Ed Miliband emerged unscathed from the latest TV election showdown as Nicola Sturgeon put in another strong performance in front of a UK-wide audience.
Five opposition leaders went head-to-head in “the challengers” contest, three weeks before the country goes to the polls on May 7.
Prime Minister David Cameron was missing after agreeing only to take part in one direct confrontation with Mr Miliband, while Liberal Democrat leader Nick Clegg claimed he had been excluded.
The Labour leader attacked Mr Cameron, saying it was like applying for the job of prime minister but failing to turn up for the job interview, while Ms Sturgeon branded it a “disgrace” that he was not there to defend his record.
All you need to know from tonight’s debate
Ms Sturgeon was widely perceived to have won the first and only seven-way UK leaders debate on April 3 and, although she came under more pressure during subsequent showdowns in Scotland, repeatedly won applause again.
Mr Miliband had been criticised for failing to focus his fire on the SNP leader during the first contest, and was facing a difficult task with the four other panellists all seeking to win over Labour voters.
The prospective prime minister looked confident and rarely flustered, and attempted to scrutinise SNP plans for full fiscal autonomy and the “black hole” he claims it would create.
But at times it felt like Mr Miliband and Ms Sturgeon were conducting surprisingly good-tempered power-sharing negotiations on the stage, cutting over the other three to speak to each other.

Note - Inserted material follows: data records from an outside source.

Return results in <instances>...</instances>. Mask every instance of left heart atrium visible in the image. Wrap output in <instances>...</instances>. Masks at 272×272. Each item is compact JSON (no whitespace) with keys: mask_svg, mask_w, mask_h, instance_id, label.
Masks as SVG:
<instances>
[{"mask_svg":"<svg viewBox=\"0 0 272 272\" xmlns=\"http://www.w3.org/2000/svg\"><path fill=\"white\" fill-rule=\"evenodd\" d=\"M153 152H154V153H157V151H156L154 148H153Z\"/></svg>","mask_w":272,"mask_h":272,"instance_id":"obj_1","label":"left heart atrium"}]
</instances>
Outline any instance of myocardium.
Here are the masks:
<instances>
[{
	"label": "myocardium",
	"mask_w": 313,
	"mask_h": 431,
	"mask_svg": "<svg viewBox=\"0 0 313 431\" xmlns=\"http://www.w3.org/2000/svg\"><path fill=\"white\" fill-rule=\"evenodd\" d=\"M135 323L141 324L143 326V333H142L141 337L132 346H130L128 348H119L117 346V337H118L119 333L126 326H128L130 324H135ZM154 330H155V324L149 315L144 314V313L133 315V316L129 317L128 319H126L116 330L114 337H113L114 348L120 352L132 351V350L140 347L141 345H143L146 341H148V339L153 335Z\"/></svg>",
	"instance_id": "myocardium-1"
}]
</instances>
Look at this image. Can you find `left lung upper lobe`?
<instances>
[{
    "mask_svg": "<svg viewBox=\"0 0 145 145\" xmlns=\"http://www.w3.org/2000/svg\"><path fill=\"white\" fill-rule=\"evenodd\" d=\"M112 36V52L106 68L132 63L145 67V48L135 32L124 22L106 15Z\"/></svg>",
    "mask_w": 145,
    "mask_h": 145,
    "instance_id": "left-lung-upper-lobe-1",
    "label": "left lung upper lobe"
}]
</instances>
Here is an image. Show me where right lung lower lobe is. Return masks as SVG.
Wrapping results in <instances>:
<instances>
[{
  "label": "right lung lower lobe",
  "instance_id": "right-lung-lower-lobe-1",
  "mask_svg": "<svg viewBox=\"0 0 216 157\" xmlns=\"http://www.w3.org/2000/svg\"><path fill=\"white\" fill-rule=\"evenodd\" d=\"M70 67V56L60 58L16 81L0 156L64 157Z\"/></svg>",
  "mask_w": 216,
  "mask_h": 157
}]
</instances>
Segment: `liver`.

The SNP leader said Ms Sturgeon said that as long as Scotland was part of the UK, her would “work constructively” with other parties in Westminster to deliver “progressive change for people across the UK”, but that she wanted a real vision, not Labour’s “pretend alternative to austerity”.
Mr Miliband said that “we need to change our country”, but cautioned: “I am going to reject ideas you will hear tonight that will hurt working families, like taking Britain out of the EU or breaking up our United Kingdom,”
Turning to Ms Sturgeon later, he added: “Let’s not pretend there’s no difference between me and David Cameron. You know very well there’s a real difference, Nicola.”
The first minister won applause as she hit back: “I don’t say there’s no difference between Ed Miliband and David Cameron, I say there’s not a big enough difference between Ed Miliband and David Cameron.”
Just hours before the debate, Nigel Farage had been boosted after Ukip was handed a £1million donation from newspaper owner Richard Desmond.
In his opening remarks he paraphrased former Conservative leader Michael Howard’s 2005 slogan “Are you thinking what we’re thinking?”, with the claim: “I’m the only one saying what you at home are thinking”.
But the Ukip leader fell out with the 200 voters watching in the studio after they reacted badly to his claim that social housing should be for UK nationals only, branding it a “remarkable audience” that was “left-wing even by the BBC’s standards.”
Plaid Cymru leader Leanne Wood focussed on similar issues as her friend Ms Sturgeon, attacking austerity and Ukip’s immigration policies.
She said that voters were “seeing through the austerity myth”, and that “Cuts are a choice. Austerity and the old politics are not inevitable.”
Green leader Natalie Bennett delivered a more assured performance than in the first debate, speaking passionately about why she chose to become an immigrant to the UK from Australia, and the renewal of Trident.
She urged the audience to “challenge the establishment and vote Green”.